- [Your assignment]:
In the entries below, the lines from the one with "right ear: (698, 437)" through the one with "right eye: (798, 402)" are to be copied exactly; both ends count.

★ ★ ★ ★

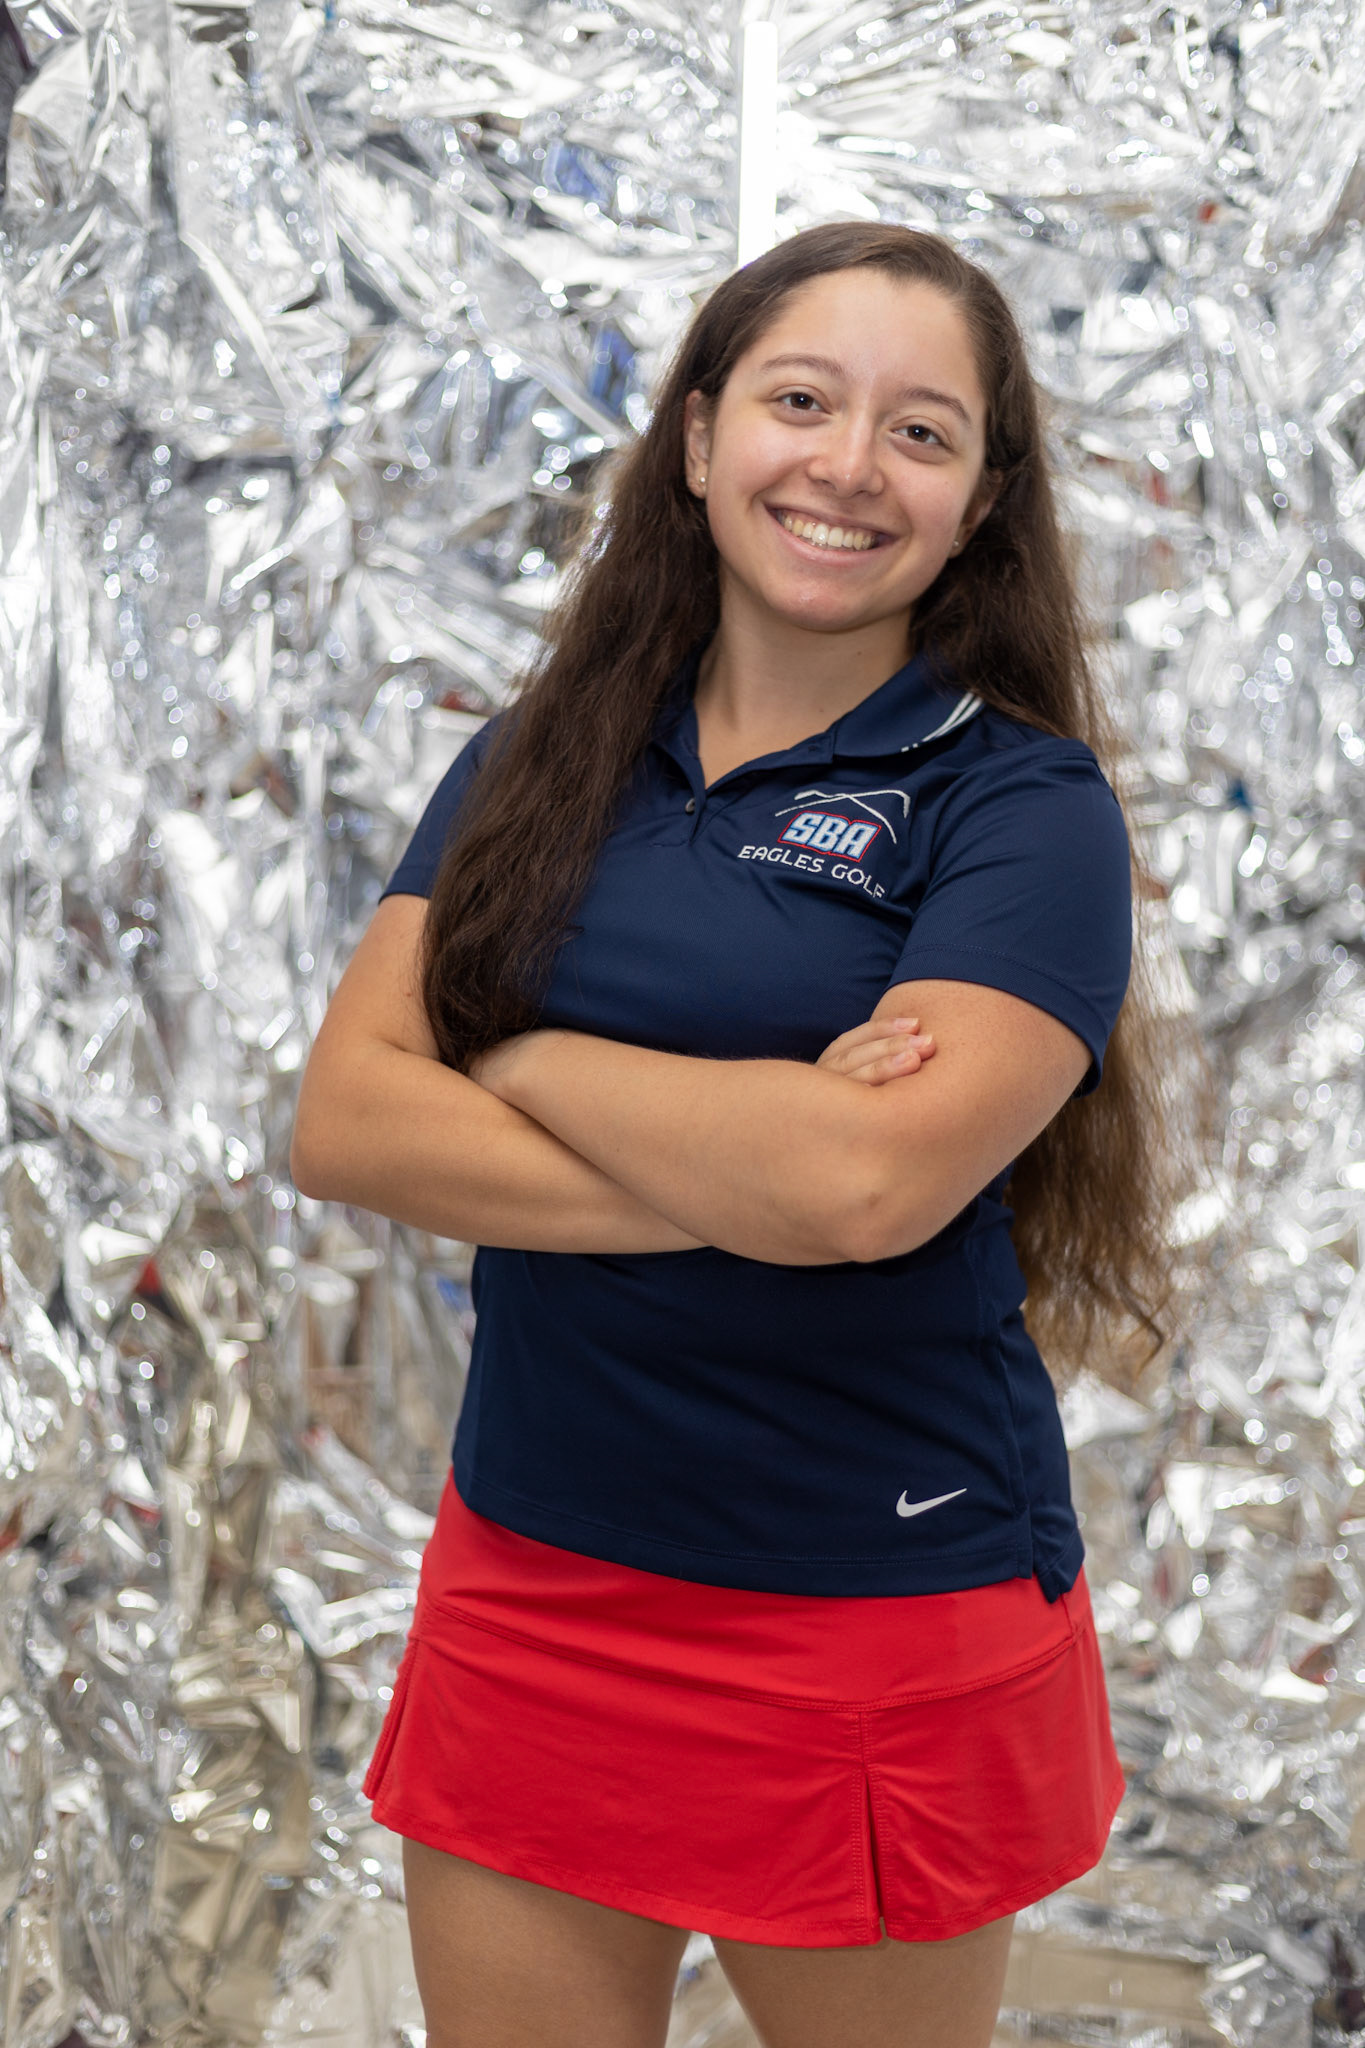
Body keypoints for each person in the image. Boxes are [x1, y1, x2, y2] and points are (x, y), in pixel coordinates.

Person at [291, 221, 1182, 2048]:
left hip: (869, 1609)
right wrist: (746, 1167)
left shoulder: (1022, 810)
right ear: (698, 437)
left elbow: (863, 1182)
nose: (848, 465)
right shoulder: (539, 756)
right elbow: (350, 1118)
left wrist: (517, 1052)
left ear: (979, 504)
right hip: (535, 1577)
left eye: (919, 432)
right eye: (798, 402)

★ ★ ★ ★

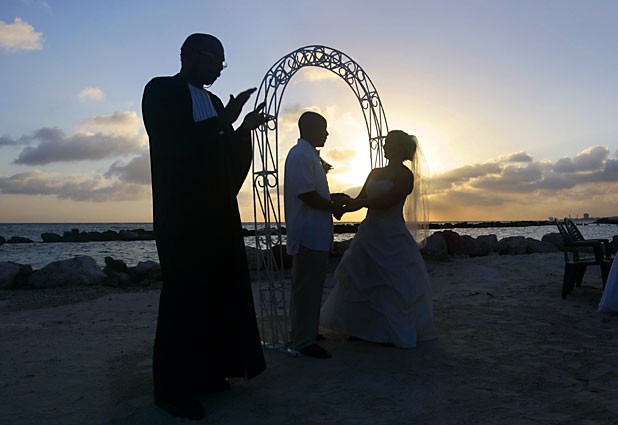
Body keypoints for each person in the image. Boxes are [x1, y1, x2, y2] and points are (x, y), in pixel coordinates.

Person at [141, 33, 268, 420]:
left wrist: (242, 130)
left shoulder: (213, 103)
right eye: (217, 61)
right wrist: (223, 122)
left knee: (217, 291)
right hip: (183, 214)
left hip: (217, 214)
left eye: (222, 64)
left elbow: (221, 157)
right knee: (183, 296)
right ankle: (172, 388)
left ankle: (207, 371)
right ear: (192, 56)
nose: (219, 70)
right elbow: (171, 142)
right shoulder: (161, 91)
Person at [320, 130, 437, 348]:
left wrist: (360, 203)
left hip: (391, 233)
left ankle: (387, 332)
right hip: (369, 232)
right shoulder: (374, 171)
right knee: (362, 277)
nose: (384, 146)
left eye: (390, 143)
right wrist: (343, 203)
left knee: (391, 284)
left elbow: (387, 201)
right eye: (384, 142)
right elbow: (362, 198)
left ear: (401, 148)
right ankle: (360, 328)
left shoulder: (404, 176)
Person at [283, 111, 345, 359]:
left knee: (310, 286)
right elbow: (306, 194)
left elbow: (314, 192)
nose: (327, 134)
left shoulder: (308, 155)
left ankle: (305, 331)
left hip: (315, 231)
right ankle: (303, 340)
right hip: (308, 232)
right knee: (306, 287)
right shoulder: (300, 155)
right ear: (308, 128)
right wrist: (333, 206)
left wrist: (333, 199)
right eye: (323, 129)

★ ★ ★ ★

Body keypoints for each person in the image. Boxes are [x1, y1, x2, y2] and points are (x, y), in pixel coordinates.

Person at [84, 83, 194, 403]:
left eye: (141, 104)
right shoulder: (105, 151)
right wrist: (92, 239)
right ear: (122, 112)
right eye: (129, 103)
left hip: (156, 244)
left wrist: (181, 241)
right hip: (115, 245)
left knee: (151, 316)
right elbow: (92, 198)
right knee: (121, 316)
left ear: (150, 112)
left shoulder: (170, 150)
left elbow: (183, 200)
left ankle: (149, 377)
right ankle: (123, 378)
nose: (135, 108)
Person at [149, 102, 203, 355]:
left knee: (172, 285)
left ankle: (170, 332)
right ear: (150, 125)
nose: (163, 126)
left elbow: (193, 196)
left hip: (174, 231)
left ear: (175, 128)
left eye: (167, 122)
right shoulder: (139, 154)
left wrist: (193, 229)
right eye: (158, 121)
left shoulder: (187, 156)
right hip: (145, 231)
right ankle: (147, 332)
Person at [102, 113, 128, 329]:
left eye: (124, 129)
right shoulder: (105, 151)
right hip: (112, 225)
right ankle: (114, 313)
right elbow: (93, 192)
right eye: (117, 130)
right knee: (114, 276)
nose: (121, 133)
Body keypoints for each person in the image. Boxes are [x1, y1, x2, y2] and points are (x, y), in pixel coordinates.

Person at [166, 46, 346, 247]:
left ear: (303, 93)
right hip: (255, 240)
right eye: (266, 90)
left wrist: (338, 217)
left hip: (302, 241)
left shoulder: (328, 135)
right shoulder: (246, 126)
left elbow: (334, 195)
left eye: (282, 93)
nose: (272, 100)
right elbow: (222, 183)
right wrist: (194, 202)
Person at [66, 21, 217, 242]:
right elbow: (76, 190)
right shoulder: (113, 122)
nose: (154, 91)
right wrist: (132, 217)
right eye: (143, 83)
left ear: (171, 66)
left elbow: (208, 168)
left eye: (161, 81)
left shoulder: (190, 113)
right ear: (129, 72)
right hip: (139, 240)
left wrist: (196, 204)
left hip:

★ ★ ★ ★

- [Solution for this task]:
right ear: (698, 437)
left elbow: (863, 1182)
nose: (848, 465)
right shoulder: (539, 756)
right elbow: (350, 1118)
left wrist: (517, 1052)
left ear: (979, 504)
right hip: (535, 1577)
left eye: (919, 432)
right eye: (798, 402)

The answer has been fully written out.